[INSTRUCTIONS TO FOLLOW] Nothing but the lines below, from the first through the line containing "(248, 515) none", should be set down, each one exactly and without pictures.

[INPUT FOR THIS TASK]
**********

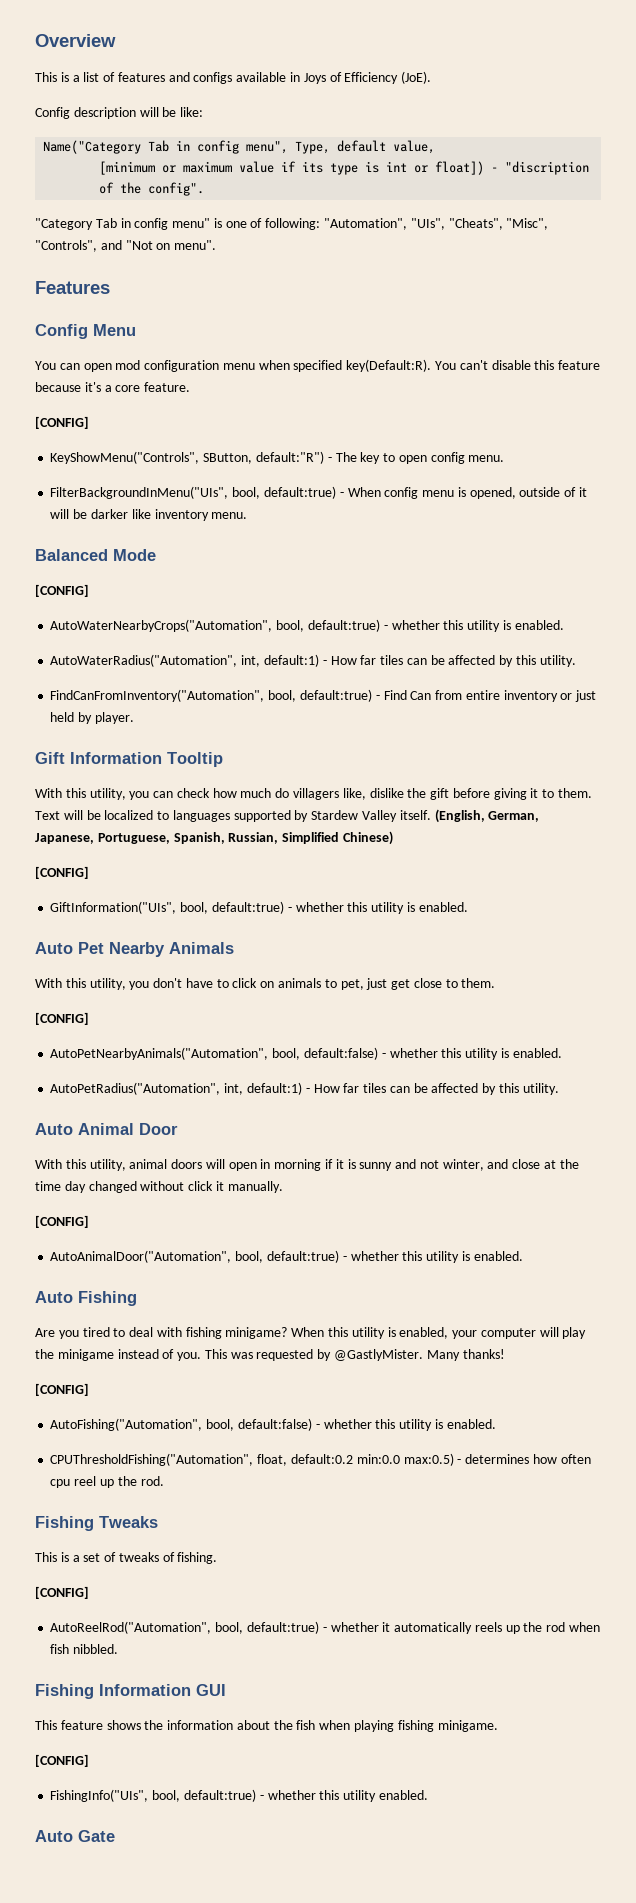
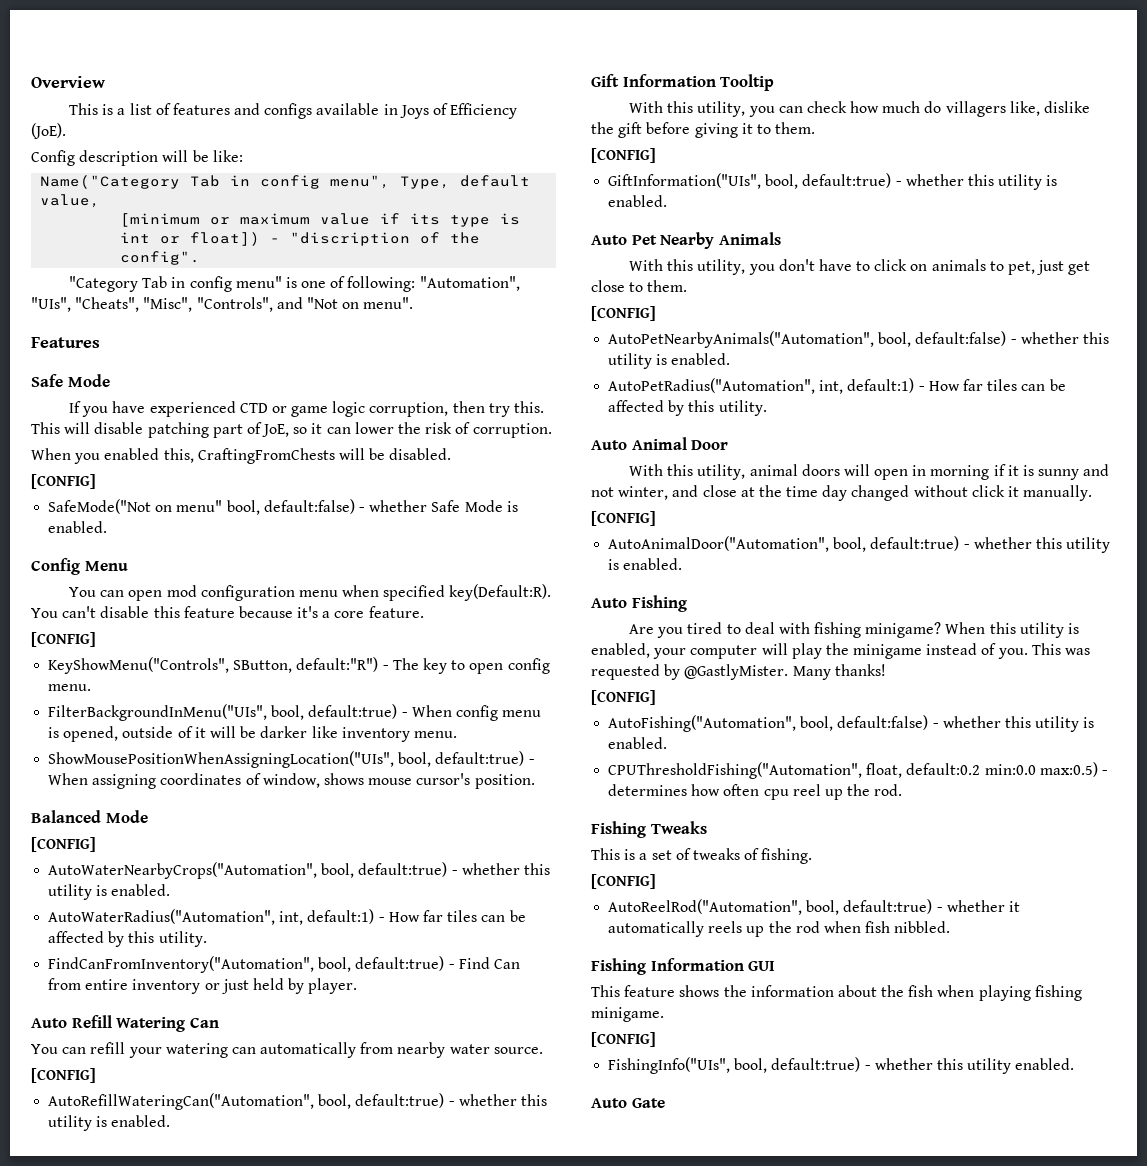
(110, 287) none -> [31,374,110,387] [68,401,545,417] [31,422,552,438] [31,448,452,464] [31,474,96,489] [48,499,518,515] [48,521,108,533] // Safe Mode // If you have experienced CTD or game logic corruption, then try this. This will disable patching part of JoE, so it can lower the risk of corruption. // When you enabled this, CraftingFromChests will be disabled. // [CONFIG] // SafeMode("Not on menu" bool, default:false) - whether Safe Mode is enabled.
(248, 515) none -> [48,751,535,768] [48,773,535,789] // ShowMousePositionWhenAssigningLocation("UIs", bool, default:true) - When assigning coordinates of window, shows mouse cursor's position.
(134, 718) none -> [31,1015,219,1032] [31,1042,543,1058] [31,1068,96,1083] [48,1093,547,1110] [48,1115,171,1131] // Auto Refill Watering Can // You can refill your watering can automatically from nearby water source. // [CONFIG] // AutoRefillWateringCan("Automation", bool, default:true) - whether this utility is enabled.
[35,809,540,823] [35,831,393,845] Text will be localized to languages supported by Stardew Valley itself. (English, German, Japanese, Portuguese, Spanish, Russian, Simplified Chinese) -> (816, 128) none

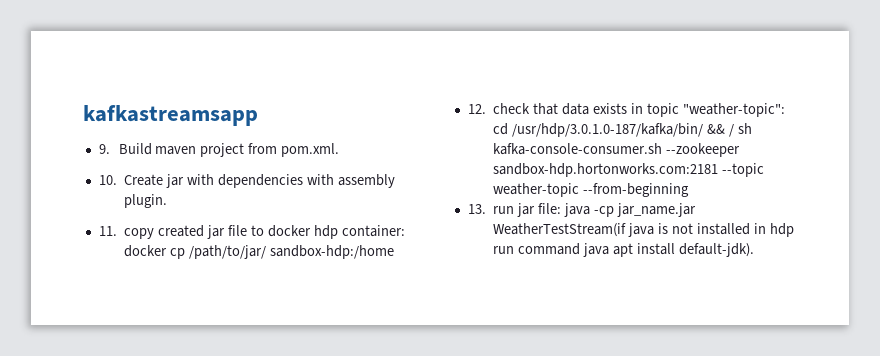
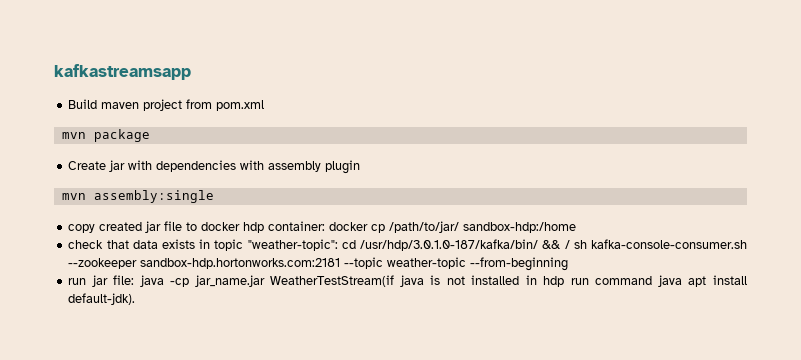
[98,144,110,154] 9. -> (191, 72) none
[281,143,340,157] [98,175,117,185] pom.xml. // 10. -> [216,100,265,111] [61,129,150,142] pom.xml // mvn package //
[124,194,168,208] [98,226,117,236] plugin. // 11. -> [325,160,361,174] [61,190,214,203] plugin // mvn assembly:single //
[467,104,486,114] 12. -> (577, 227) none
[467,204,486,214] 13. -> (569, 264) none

**********

[YOUR SOLUTION]
(110, 287) none -> [31,374,110,387] [68,401,545,417] [31,422,552,438] [31,448,452,464] [31,474,96,489] [48,499,518,515] [48,521,108,533] // Safe Mode // If you have experienced CTD or game logic corruption, then try this. This will disable patching part of JoE, so it can lower the risk of corruption. // When you enabled this, CraftingFromChests will be disabled. // [CONFIG] // SafeMode("Not on menu" bool, default:false) - whether Safe Mode is enabled.
(248, 515) none -> [48,751,535,768] [48,773,535,789] // ShowMousePositionWhenAssigningLocation("UIs", bool, default:true) - When assigning coordinates of window, shows mouse cursor's position.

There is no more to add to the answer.